How does Patterns compare to other tools?

Product comparisons are extremely difficult in the data systems and tooling market. In our case, there are hundreds of companies we have overlapping functionality with because Patterns solves for customer data problems by providing building blocks which otherwise served by by individual point solutions.

Two companies that have the most similar capabilities, architecture, and value proposition are Palantir’s Foundry and Dataiku. There are others, like Alteryx and Knime, but Foundry and Dataiku are the most cloud adopted for this category of products.

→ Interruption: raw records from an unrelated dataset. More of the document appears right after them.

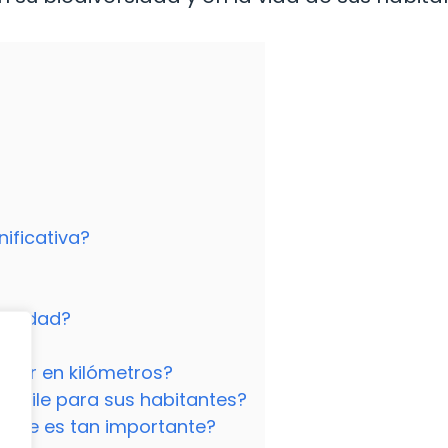
nificativa?
ersidad?
a sur en kilómetros?
 Chile para sus habitantes?
Chile es tan importante?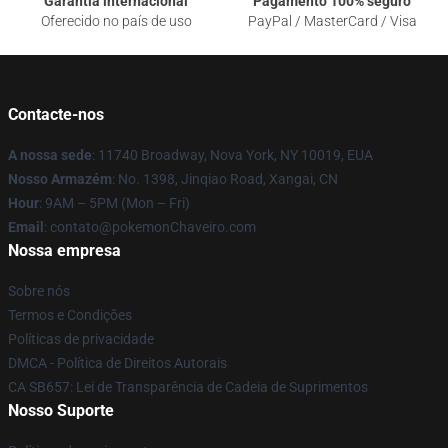
Garantia internacional
Pagamento 100% seguro
Oferecido no país de uso
PayPal / MasterCard / Visa
Contacte-nos
A nossa sede
: 11740 Broadway, Nova York, NY 10019, EUA
Nosso Armazém
: No. 1398, Jinqiao Road, Xangai, CN
Hour
: 9AM – 5PM (Mon – Fri)
Email
: contato@pokemonChaveiro.com
Nossa empresa
Sobre nós
Termos e Condições
Políticas de privacidade
DMCA - Política de Direitos Autorais
CA SB657: Lei de Transparência de Cadeia de Suprimentos
Nosso Suporte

From the perspective of the modern data stack, Patterns provides the most value through it’s integrated environment for data pipelines, modeling, analysis, and operationalizing data science — it is designed as an improvement on the concatenation of tools such as cloud notebooks, orchestration, transformation, and MLOps products required to do data science such as:

  • Cloud notebooks - Hex, Streamlit, Deepnote, Google Colab
  • Orchestration tools - Airflow, Dagster, Prefect, Astronomer
  • MLOps - Sagemaker, Dremio, Tecton
  • Transform - dbt. While Patterns has support for SQL transformations, some users have existing projects on dbt. You can either import your dbt project into Patterns or use Patterns to orchestrate your dbt pipelines.

What tools can I use with Patterns?

Patterns compliments and has integrations for a number of tools including:

  • ETL/ELT - Fivetran, Airbyte, Stitch, and Matillion. Where Patterns does not have support, you can use these providers to import your data.
  • Transform - dbt. While Patterns has support for SQL transformations, some users have existing projects on dbt. You can either import your dbt project into Patterns or use Patterns to orchestrate your dbt pipelines.
  • Reverse ETL - Census, Hightough. Where Patterns does not have support for reverse ETL, you can use these providers to get data out of Patterns to your business systems.
  • BI tools - Looker, Tableau, etc. While Patterns provides basic support for charts and dashboards, self-serve analytics and drag/drop quick no-code charting for less technical team members is one use case that's not well supported.